Non ci è difficile immaginare le aspettative che l'arrivo del figlio di Maria avrebbe provocato tra gli abitanti di quei luoghi, d'altronde Gesù arriva con i suoi discepoli e si presenta alla gente del suo villaggio come il nuovo Maestro. La gente rimane meravigliata di fronte alle sue parole, ma non è un'ammirazione che conduce ad accogliere la fede, quanto un atteggiamento di difesa verso chi contraddice le proprie opinioni. Gli ascoltatori non concepiscono che quel giovane che avevano visto crescere nel loro stesso villaggio, con un lavoro così ordinario e una famiglia così normale, possa essere capace di insegnare cose così elevate. Tristemente, si chiudono alla gioia del Vangelo. La reazione nasce, forse, dalle loro alle abitudini locali, dalla vita ordinaria, dalla routine, tanto da essere incapaci di pensare che potesse accadere qualcosa di diverso. Sembra che pensino che Dio non possa entrare nella comunità del suo popolo, la vita è segnata da occupazioni troppo ordinarie, come cucinare, riordinare la bottega, attingere acqua dal pozzo. Evidentemente a loro Nazaret sembra troppo poco perché Gesù possa avere parole di eternità.

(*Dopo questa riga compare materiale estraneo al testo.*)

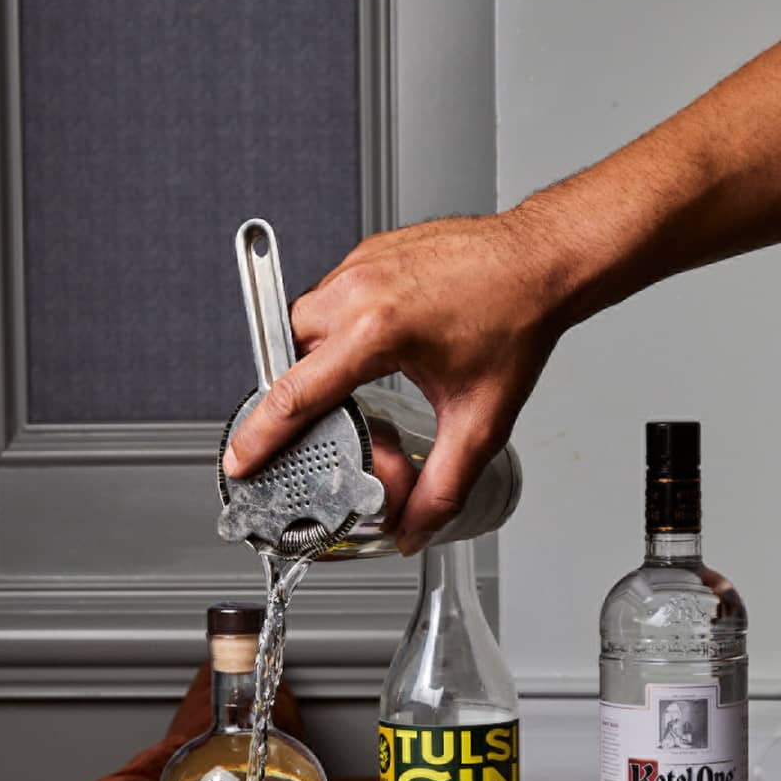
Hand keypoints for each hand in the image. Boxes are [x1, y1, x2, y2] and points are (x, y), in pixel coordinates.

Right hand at [222, 208, 560, 553]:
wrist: (541, 260)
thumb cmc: (517, 320)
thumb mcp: (480, 421)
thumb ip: (444, 486)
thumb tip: (415, 528)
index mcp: (378, 330)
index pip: (296, 392)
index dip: (260, 434)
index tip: (240, 458)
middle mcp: (359, 289)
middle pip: (289, 354)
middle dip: (298, 393)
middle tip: (322, 425)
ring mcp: (360, 264)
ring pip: (304, 321)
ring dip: (317, 358)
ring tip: (356, 385)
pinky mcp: (369, 251)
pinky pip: (329, 295)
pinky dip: (338, 327)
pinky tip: (375, 346)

Signore, diversamente dalle convinzioni dei concittadini di Gesù, noi vogliamo credere che il Signore può entrare proprio nella Nazaret di ciascuno di noi, può crescere in quegli spazi che conosciamo così bene, negli angoli delle nostre case, nelle strade che percorriamo tutti i giorni. Insegnaci ancora che, quando lavoriamo per amore, ti lasciamo crescere in noi e nel prossimo.


La voce di uno scrittore.

"In cuore abbiamo tutti un cavaliere pieno di coraggio, pronto a rimettersi sempre in viaggio".